Pet Allergy Basics

Allergies, Asthma, Daily Health Solutions, Healthy Living, Respiratory Health
on November 24, 2011

It can be frustrating when Fido, Fluffy or even little Tweety causes your nose to run, your eyes to itch and sneezes to explode from your head. More than 70 percent of U.S. households own dogs, cats or bird. Unfortunately, many of us living with pets suffer from pet allergies. Understanding the basics of pet allergies may help alleviate allergen issues.

What’s an allergen? The American Academy of Allergy, Asthma and Immunology (AAAAI) says, “An allergen is a normally harmless substance that triggers the immune system to overreact in people with allergies.” With pet allergies, allergens may take the form of pet dander, saliva or even pollen and mold picked up by an animal when it’s outdoors.

Cold or pet allergy? Many allergies develop in childhood. If contact with dogs or cats have always made your eyes tear or skin itch, it’s likely a pet allergy and not a perpetual cold. Pet allergy symptoms include itchy or watery eyes, sneezing, congestion and an itchy throat. A cough may develop, as well. Young children with pet allergies may rub their eyes and nose frequently and have trouble sleeping. Sometimes the allergic reaction will affect your skin. It may itch or develop red patches.

When is it a serious allergy? You should discuss all suspected allergies with your trusted physician. It’s important to be aware that some pet allergies can trigger a severe reaction that includes difficulty breathing. This may come on as quickly as 15 to 30 minutes after contact, according to Asthma and Allergy Foundation of America (AAFA.) The AAFA also states that cat contact can trigger a severe asthma attack in about 20 to 30 percent of asthma sufferers.
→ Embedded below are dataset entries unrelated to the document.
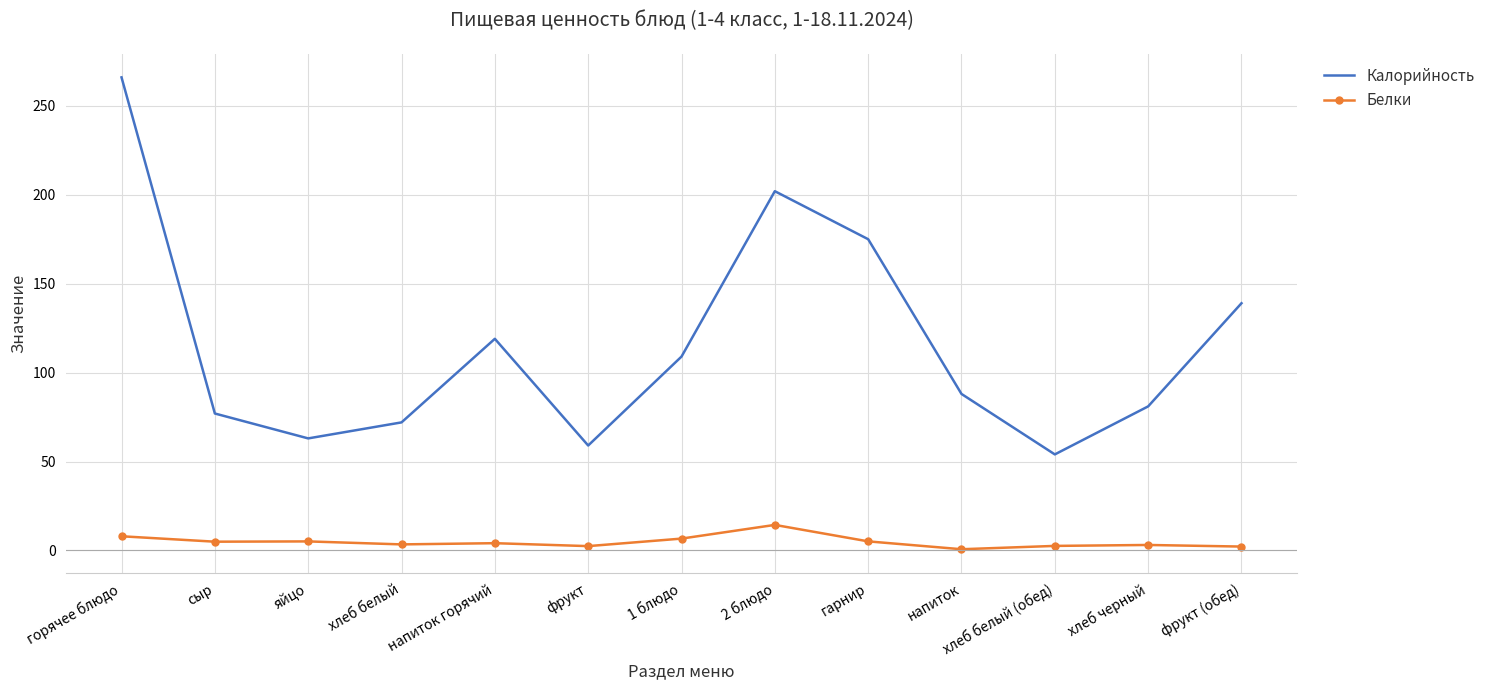

True or false: Белки has more than 0 points higher than both neighbors.

True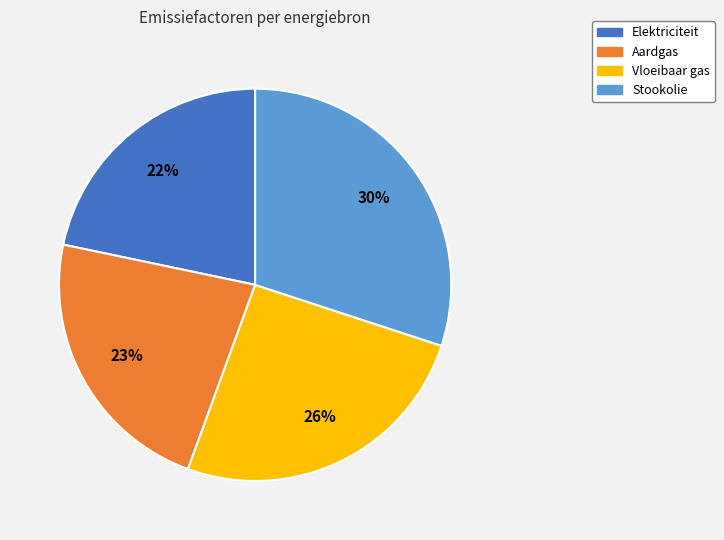

Which slice is the largest?

Stookolie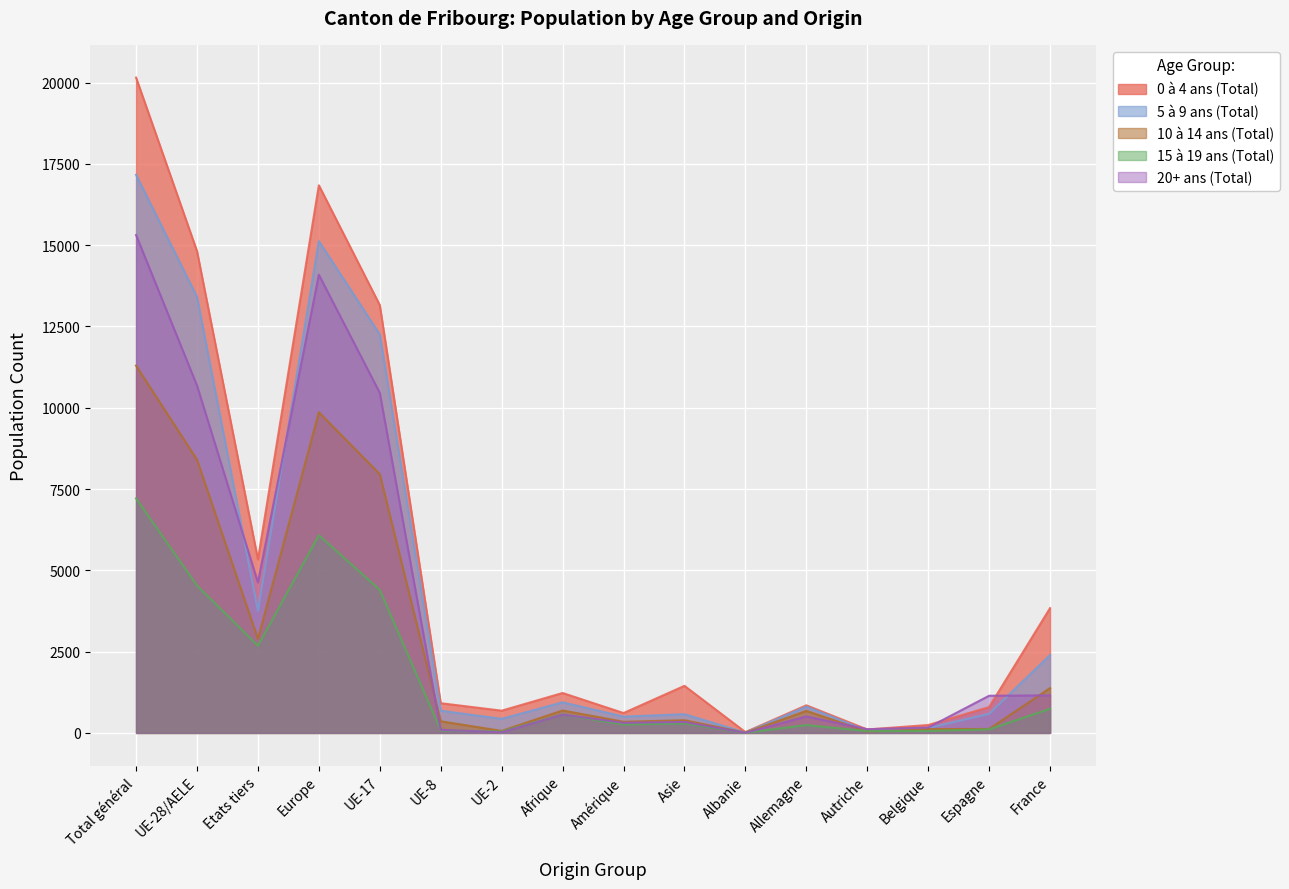

Which series has the widest spread of values?

0 à 4 ans (Total)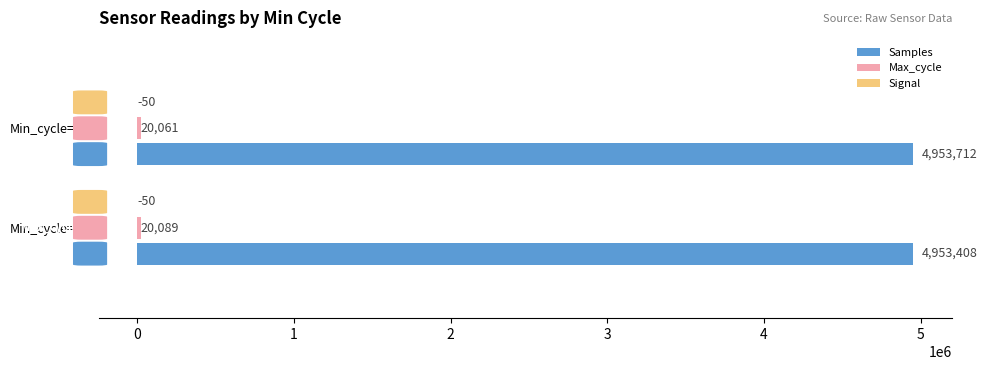

Where is Samples nearest to the value 4953560?

Min_cycle=28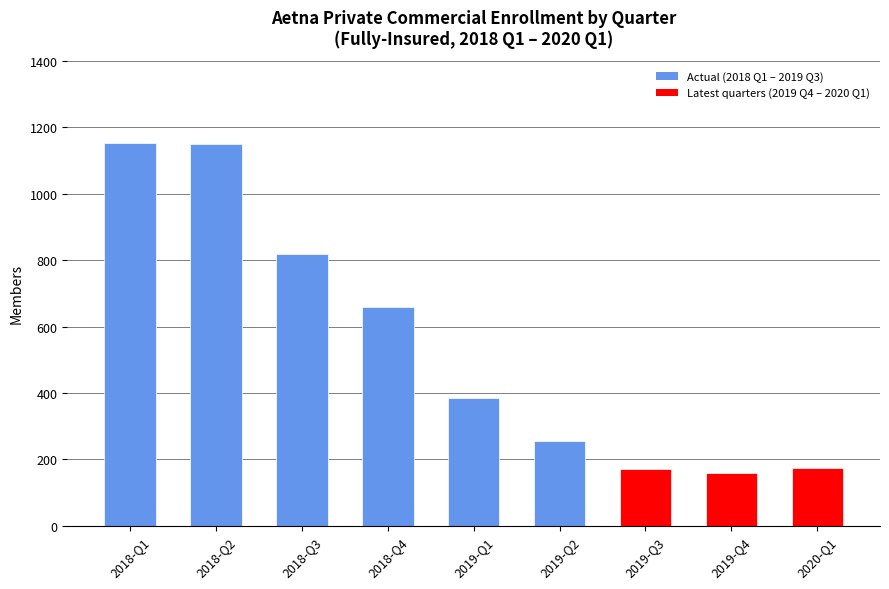

What value does the data have at 2019-Q4?

158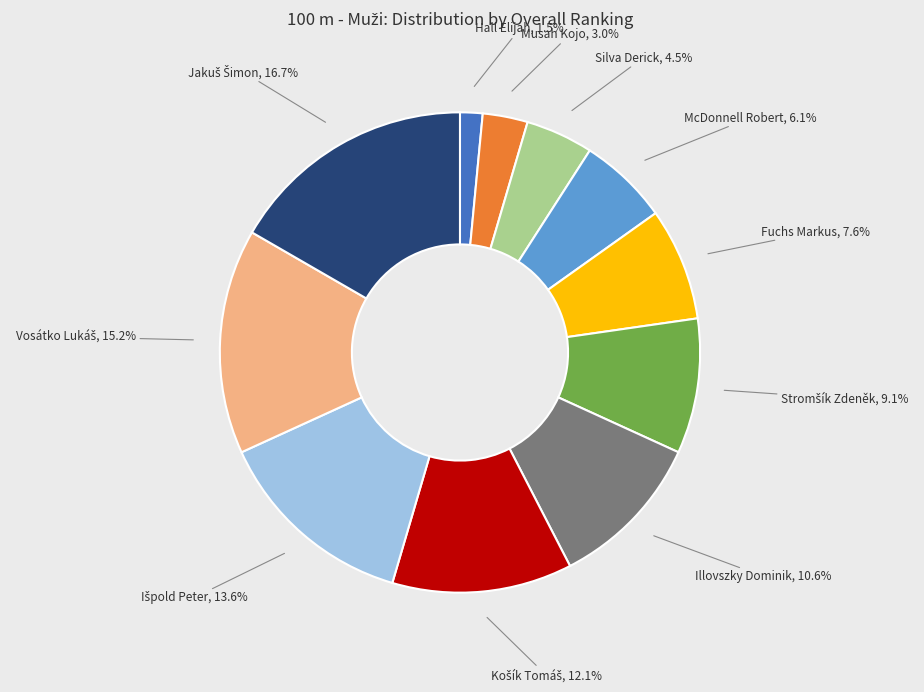

What percentage do Silva Derick and Fuchs Markus together represent?

12.1%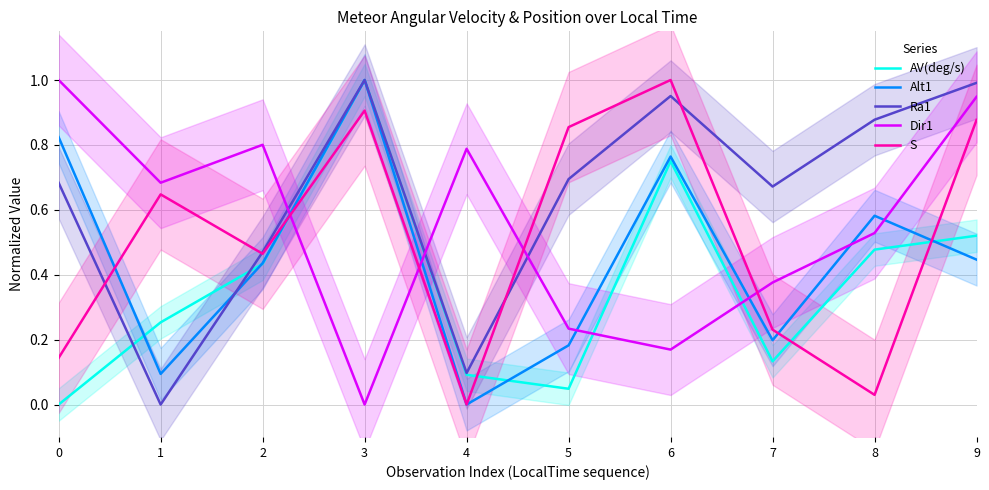

Between which two adjacent categories do Alt1 and S first intersect?

0 and 1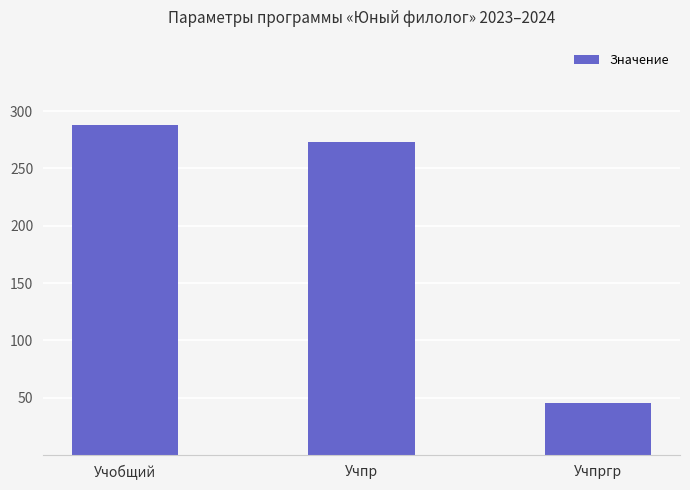

What is the sum of the values at Учпргр and Учпр?

318.3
What can you do? After discussing your pet allergies with your physician or an allergist, you’ll need to decide if you can live with your allergy symptoms or if they’re affecting your quality of life. The Humane Society of the United States suggests people who choose to live with their pet and allergy symptoms be proactive and create one pet/allergy-free room in the home. Daily vacuuming can also help reduce dander in the home. In addition, always wash your hands after any pet contact. Consider bathing your pet weekly. Consult your veterinarian for tips on frequent bathing, even for cats.